Backstory: Todd Lipcon’s twitter post pointed me to the JVM option -XX:PrintFLSStatistics=1 to be able to get out some good information about heap fragmentation. He was even kind enough to provide the Python and R scripts! I figured that it would be a few minutes of fiddling and I’d have some good data for a post. No such luck. Our JVM GC/heap options are -XX:+UseConcMarkSweepGC -Xms65g -Xmx65g. When -XX:PrintFLSStatistics=1 is used with this, the following output is seen:
Statistics for BinaryTreeDictionary: ------------------------------------ Total Free Space: -1824684952 Max Chunk Size: -1824684952 Number of Blocks: 1 Av. Block Size: -1824684952 Tree Height: 1
A few seconds of digging into the Hotspot source reveals:
void BinaryTreeDictionary::reportStatistics() const {
verify_par_locked();
gclog_or_tty->print("Statistics for BinaryTreeDictionary:\n"

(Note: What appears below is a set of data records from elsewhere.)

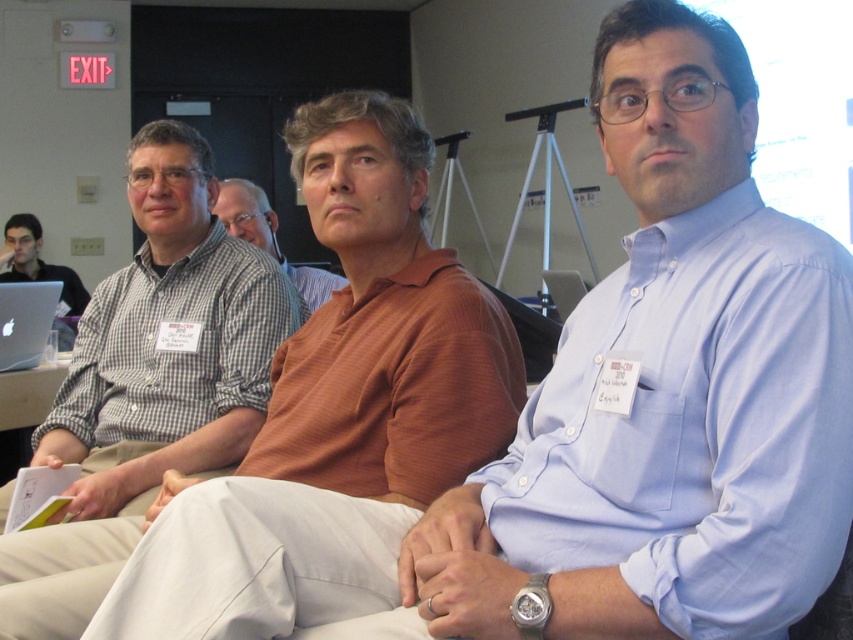
You are organizing a photo shoot and need to arrange the brown matte shirt at center and the matte black laptop at left in a row from thinnest to thickest. Based on the scene, which order should they be placed?

The brown matte shirt at center is thinner than the matte black laptop at left, so the order should be brown matte shirt at center first, followed by the matte black laptop at left.

Looking at this image, you are organizing a presentation and need to decide where to place a new projector. The projector requires a surface that is taller than the brown matte shirt at center. Can the matte black laptop at left provide a suitable surface for the projector?

The brown matte shirt at center is not as tall as the matte black laptop at left, so the matte black laptop at left is taller than the brown matte shirt at center. Therefore, the matte black laptop at left can provide a suitable surface for the projector since it meets the height requirement.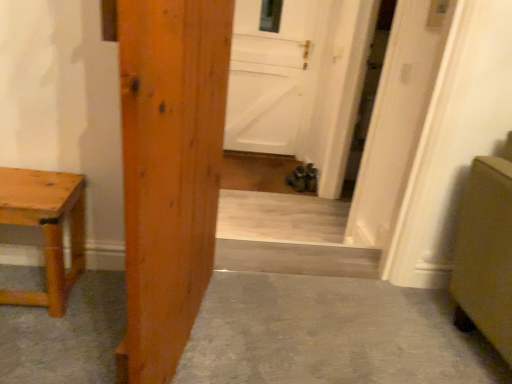
Locate an element on the screen. The height and width of the screenshot is (384, 512). vacant position to the left of wooden door at center, which ranks as the first door in front-to-back order is located at coordinates (78, 327).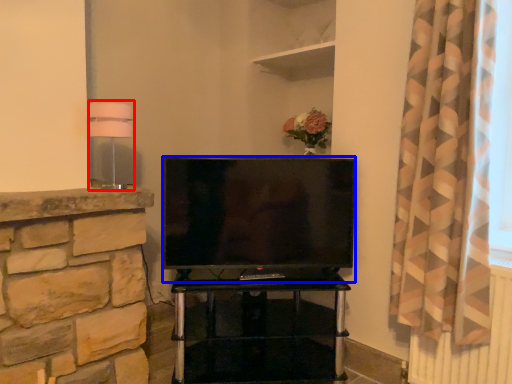
Question: Which of the following is the closest to the observer, lamp (highlighted by a red box) or television (highlighted by a blue box)?

Choices:
 (A) lamp
 (B) television

Answer: (A)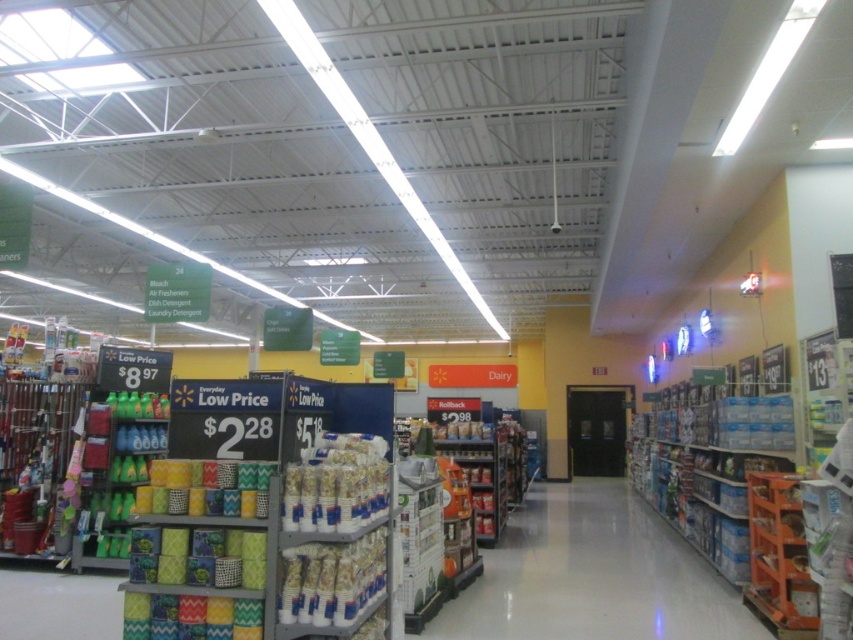
Looking at this image, does orange cardboard boxes at center have a greater width compared to matte plastic bottles at left?

Indeed, orange cardboard boxes at center has a greater width compared to matte plastic bottles at left.

Which is in front, point (664, 566) or point (106, 420)?

Point (106, 420) is more forward.

The image size is (853, 640). Identify the location of orange cardboard boxes at center. (592, 577).

Can you confirm if matte plastic bottles at left is positioned to the left of white paper towels at center?

Correct, you'll find matte plastic bottles at left to the left of white paper towels at center.

Can you confirm if matte plastic bottles at left is smaller than white paper towels at center?

No, matte plastic bottles at left is not smaller than white paper towels at center.

Between point (86, 452) and point (380, 515), which one is positioned behind?

Point (86, 452)

The width and height of the screenshot is (853, 640). Identify the location of matte plastic bottles at left. (115, 476).

Does point (550, 600) come in front of point (383, 448)?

"------------------------------------\n");
size_t totalSize = totalChunkSize(debug_only(NULL));
size_t freeBlocks = numFreeBlocks();
gclog_or_tty->print("Total Free Space: %d\n", totalSize);
gclog_or_tty->print("Max Chunk Size: %d\n", maxChunkSize());
gclog_or_tty->print("Number of Blocks: %d\n", freeBlocks);
if (freeBlocks > 0) {
gclog_or_tty->print("Av. Block Size: %d\n", totalSize/freeBlocks);
}
gclog_or_tty->print("Tree Height: %d\n", treeHeight());
}
in hotspot/src/share/vm/gc_implementation/concurrentMarkSweep/binaryTreeDictionary.cpp. (“%d” just doesn’t cut it with a “long”‘s worth of data.) I filed a hotspot bug so hopefully it will be fixed in some release in the not-too-distant-future.
I can work around this but it has slowed down my getting to the juicy blog post. Stay tuned!